**Work instructions**
If a line in the listing below includes the string "read", pull it out.
^^^^
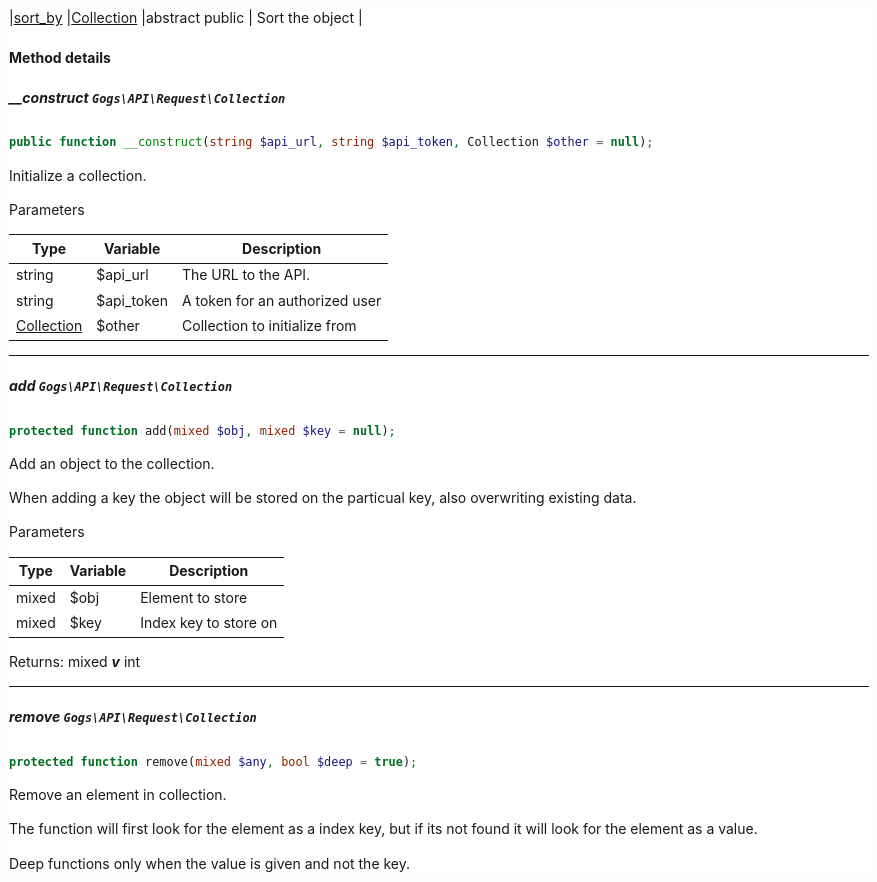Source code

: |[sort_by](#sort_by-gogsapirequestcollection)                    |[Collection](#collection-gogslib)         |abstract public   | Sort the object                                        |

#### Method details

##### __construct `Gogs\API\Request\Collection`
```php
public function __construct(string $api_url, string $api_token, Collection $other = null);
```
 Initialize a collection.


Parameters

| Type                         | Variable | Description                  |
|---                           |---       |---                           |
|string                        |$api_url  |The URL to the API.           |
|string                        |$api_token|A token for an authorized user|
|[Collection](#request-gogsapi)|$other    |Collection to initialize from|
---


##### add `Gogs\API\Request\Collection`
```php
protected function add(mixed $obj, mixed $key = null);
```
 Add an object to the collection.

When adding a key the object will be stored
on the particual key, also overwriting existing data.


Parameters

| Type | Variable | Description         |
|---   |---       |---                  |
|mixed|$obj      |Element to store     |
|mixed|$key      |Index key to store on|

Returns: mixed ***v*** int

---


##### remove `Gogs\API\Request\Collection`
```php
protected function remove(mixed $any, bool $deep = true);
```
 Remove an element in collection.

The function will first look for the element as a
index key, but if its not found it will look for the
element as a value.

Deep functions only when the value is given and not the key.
^^^^
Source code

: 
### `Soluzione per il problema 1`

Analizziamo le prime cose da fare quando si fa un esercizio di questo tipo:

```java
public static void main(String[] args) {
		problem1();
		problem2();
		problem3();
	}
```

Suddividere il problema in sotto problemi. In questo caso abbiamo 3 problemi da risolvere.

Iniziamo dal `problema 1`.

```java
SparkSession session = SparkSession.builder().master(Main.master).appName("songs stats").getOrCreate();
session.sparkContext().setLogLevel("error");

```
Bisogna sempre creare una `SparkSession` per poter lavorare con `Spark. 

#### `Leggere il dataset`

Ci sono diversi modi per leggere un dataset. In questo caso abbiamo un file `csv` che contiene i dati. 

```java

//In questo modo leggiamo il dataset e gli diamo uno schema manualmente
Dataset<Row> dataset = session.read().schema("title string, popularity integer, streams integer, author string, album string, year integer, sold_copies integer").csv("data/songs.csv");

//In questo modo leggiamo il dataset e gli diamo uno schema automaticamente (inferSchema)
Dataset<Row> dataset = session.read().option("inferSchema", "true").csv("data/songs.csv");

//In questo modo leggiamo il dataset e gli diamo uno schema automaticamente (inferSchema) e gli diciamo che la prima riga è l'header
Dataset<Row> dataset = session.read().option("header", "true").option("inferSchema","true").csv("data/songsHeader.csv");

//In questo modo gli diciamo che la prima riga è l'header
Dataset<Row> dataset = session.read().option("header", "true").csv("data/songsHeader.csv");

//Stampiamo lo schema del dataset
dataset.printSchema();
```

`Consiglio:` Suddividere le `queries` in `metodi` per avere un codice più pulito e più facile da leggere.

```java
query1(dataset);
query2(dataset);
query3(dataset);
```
^^^^
**Answer**
Dataset<Row> dataset = session.read().schema("title string, popularity integer, streams integer, author string, album string, year integer, sold_copies integer").csv("data/songs.csv");
Dataset<Row> dataset = session.read().option("inferSchema", "true").csv("data/songs.csv");
Dataset<Row> dataset = session.read().option("header", "true").option("inferSchema","true").csv("data/songsHeader.csv");
Dataset<Row> dataset = session.read().option("header", "true").csv("data/songsHeader.csv");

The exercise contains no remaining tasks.